What is school readiness?  We were asked.  And how can early years serve teachers by handing over to them children ‘ready, willing, and able’ to be at school?  It isn’t difficult to define, describe and evidence this, even though many believe it is.  Let us tell you, to be school ready is to be happy, confident, and engaged.  It is as simple as that.  Without these two foundational skills, there is an unholy battle to be had.  And we can measure this through the Leuven scales of Wellbeing and Involvement.  Observational judgements made through informed and specialist assessments by trained early educators, who can use the scales to convert qualitative values to quantitative ones.  Data that can target support and interventions and track progress – evidencing it along the way. 

What schoolteacher would not want to work with a child, or a class that was healthy and happy, or actively engaged in what was happening around them?  Two foundational skills that we can, and we do, deliver every day in the appropriately named Early Years Foundation Stage (EYFS). 
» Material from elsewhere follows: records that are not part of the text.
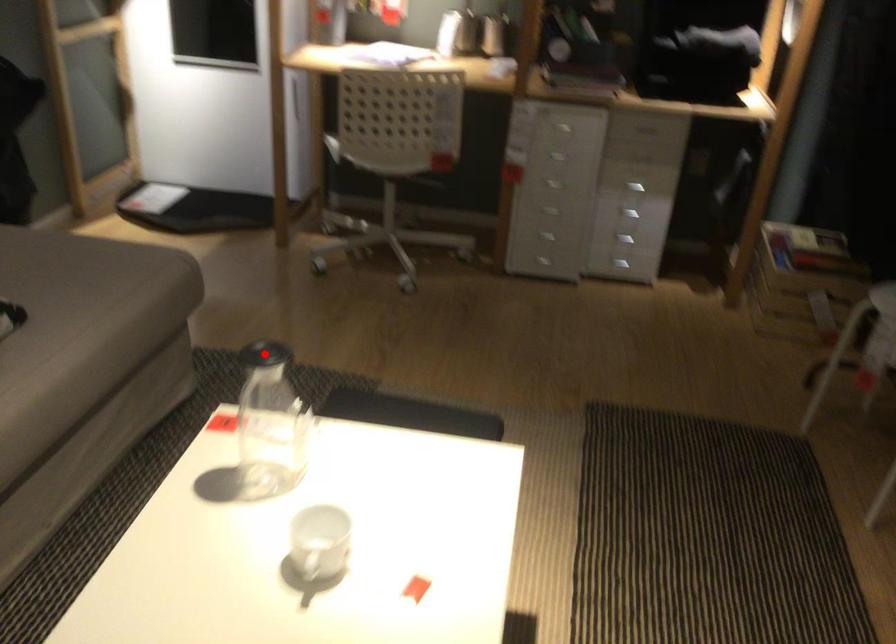
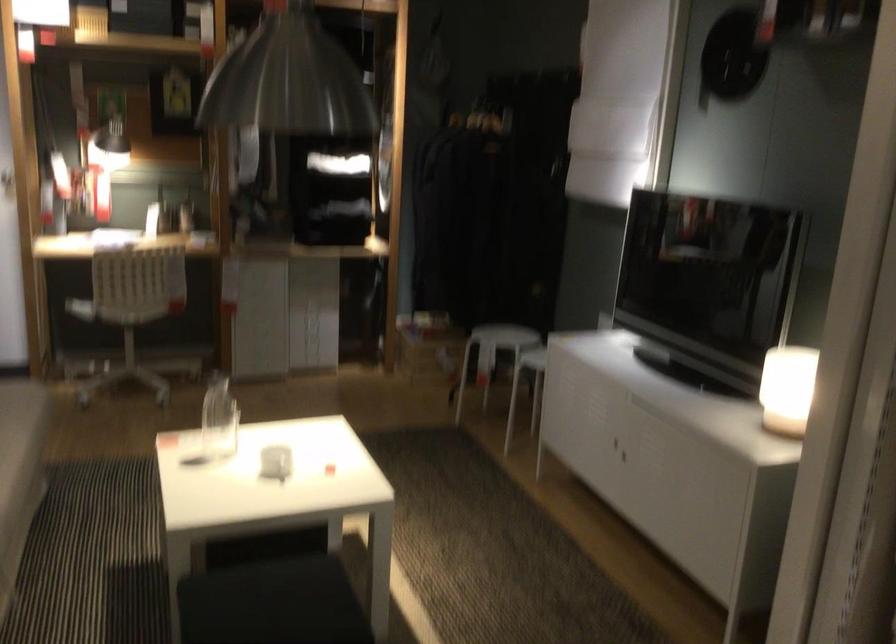
Question: I am providing you with two images of the same scene from different viewpoints. A red point is marked on the first image. Can you still see the location of the red point in image 2?

Choices:
 (A) Yes
 (B) No

Answer: (A)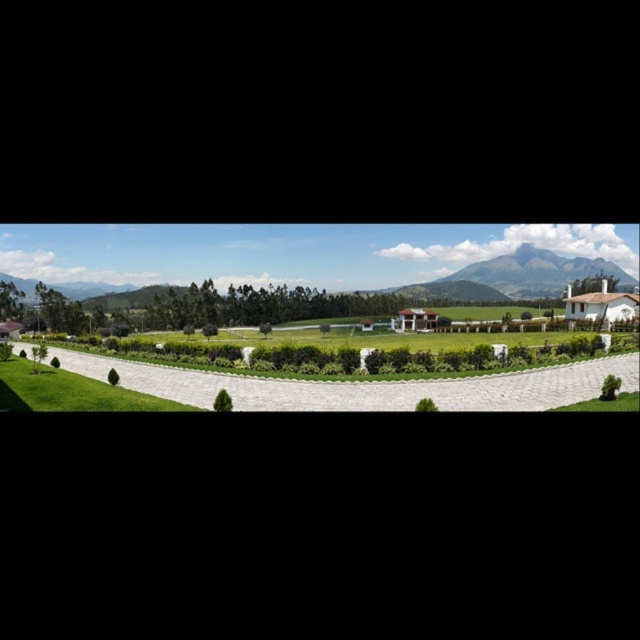
You are standing at the center of the curved stone pathway in the rural landscape. You notice two points marked in the scene. The first point is at coordinates point (476,272), and the second is at point (138,340). Which point is closer to your current position?

Point (476,272) is further to the viewer than point (138,340), so the closer point to your current position on the curved stone pathway would be point (138,340).

You are standing at the edge of the green grass at center and want to walk towards the rugged brown mountain at center. Which direction should you head?

You should head to the right because the green grass at center is to the left of rugged brown mountain at center, so moving right from the grass will lead you towards the mountain.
Sounds simple enough, doesn’t it? But it relies upon us as a sector to grow our confidence.  It requires us and all of those around us to fully understand the data we collect and how and why.  That means we, as a sector, and those who rely upon us, need to open up to new respectful and impact and outcome focused conversations.  And that data we collect needs to be stealthy gathered through realistic, and authentic understanding of best practice in early education.  It should not be viewed through a ‘blurry lens’ or practice from later educational perspectives (I mean schools in case you missed that). 
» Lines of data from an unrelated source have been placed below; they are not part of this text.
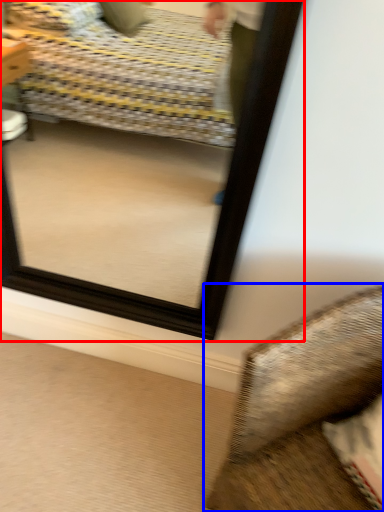
Question: Which object appears closest to the camera in this image, mirror (highlighted by a red box) or furniture (highlighted by a blue box)?

Choices:
 (A) mirror
 (B) furniture

Answer: (B)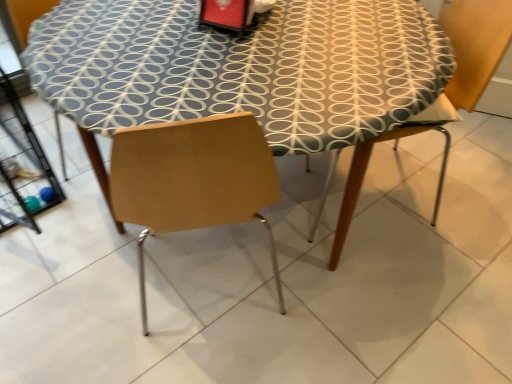
Question: From the image's perspective, is wooden chair at right located beneath patterned fabric table at center?

Choices:
 (A) yes
 (B) no

Answer: (B)

Question: Is wooden chair at right to the left of patterned fabric table at center from the viewer's perspective?

Choices:
 (A) yes
 (B) no

Answer: (B)

Question: Considering the relative positions of wooden chair at right and patterned fabric table at center in the image provided, is wooden chair at right in front of patterned fabric table at center?

Choices:
 (A) yes
 (B) no

Answer: (B)

Question: Is patterned fabric table at center inside wooden chair at right?

Choices:
 (A) no
 (B) yes

Answer: (A)

Question: Is wooden chair at right at the right side of patterned fabric table at center?

Choices:
 (A) no
 (B) yes

Answer: (B)

Question: Could you tell me if wooden chair at right is turned towards patterned fabric table at center?

Choices:
 (A) no
 (B) yes

Answer: (B)

Question: Is patterned fabric table at center positioned with its back to wooden chair at right?

Choices:
 (A) no
 (B) yes

Answer: (A)

Question: From a real-world perspective, is patterned fabric table at center below wooden chair at right?

Choices:
 (A) no
 (B) yes

Answer: (B)

Question: Can you confirm if patterned fabric table at center is wider than wooden chair at right?

Choices:
 (A) no
 (B) yes

Answer: (B)

Question: Can you confirm if patterned fabric table at center is taller than wooden chair at right?

Choices:
 (A) yes
 (B) no

Answer: (B)

Question: From the image's perspective, is patterned fabric table at center below wooden chair at right?

Choices:
 (A) yes
 (B) no

Answer: (A)

Question: Does patterned fabric table at center come in front of wooden chair at right?

Choices:
 (A) yes
 (B) no

Answer: (A)

Question: Choose the correct answer: Is wooden chair at right inside patterned fabric table at center or outside it?

Choices:
 (A) inside
 (B) outside

Answer: (A)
The early years of learning are unique and different – that is its strength, but it does get in the way when others don’t always comprehend that.  They require practitioners to understand our youngest children’s development of thinking and reasoning.  This is massively different to how assessment and testing is done later on.  The assessment of which is an art, to track and evidence children’s development.  In short, to think in the same terms as the developing minds and brains of our youngest children.  And that is an art that can be quantified, tracked, evidenced, analysed, proved, and demonstrated – all without our youngest children noticing what we are up to.  And crucially executed during day-to-day early years practice, without the need for extensive paperwork, and certainly without clutching a tablet – all of which creates barriers between the practitioner and the child, taking away significant value from the potential of interaction and best early education practice.